At the same time, we must look to the future, given the structural obstacles facing informal women workers in India. Unfortunately, the pandemic has added to several labour-market changes already underway that disadvantage women, including a shift to greater mechanization of farm and construction work, which has traditionally been done by hand by women.
The pandemic has also exposed a growing digital divide in society. This division needs to be addressed as a priority if the accelerated shift towards online working is not to exclude millions of workers without the skills or resources to participate.
Yet despite these problems, there are also opportunities for women microentrepreneurs and female-owned collective enterprises to tap into, if they receive the right support. Examples include artisans who have switched to making protective face masks; a health cooperative producing Ayurvedic medicines that is now supplying hand sanitizers and immune system boosters; and catering businesses that are providing tiffin (packed meal) deliveries for isolating individuals and families.
We must now build on these successes to help women’s enterprises explore new strategies and provide them with the right training, digital tools and working capital to succeed – whether they are based in cities or the countryside.
Specific ideas include connecting farmers with consumers of their vegetables in local cities via WhatsApp, opening a direct marketing link that cuts out middlemen, or supporting a city-based cooperative to establish a deep-cleaning business for offices to meet today’s more stringent requirements.

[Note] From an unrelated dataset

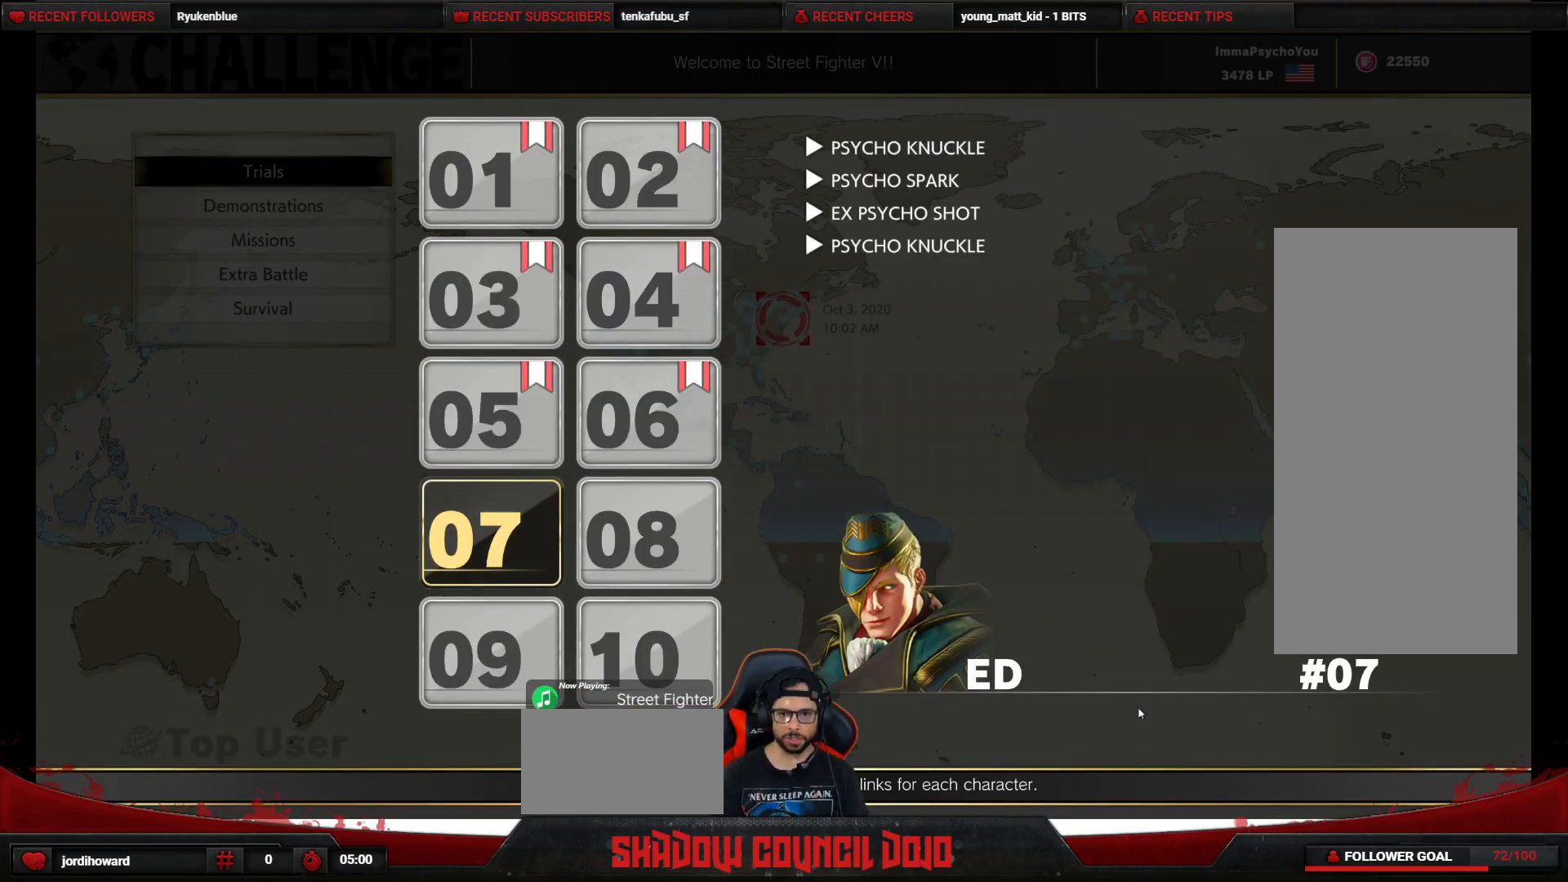
{"dt_ms": 500, "buttons": [], "events": []}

One thing is clear: the informal sector plays a pivotal role in the Indian economy – accounting for 55% of GDP – and big business, government and society at large must do more to ensure that its workers receive a fair deal. This ultimately means universal health care, as well as social protections like childcare, insurance and pensions.
The vulnerability of millions of informal sector women workers has been cruelly exposed by the pandemic. But with the right decentralized approach, re-building from the local upwards, we can build a better future for them, their families and their enterprises.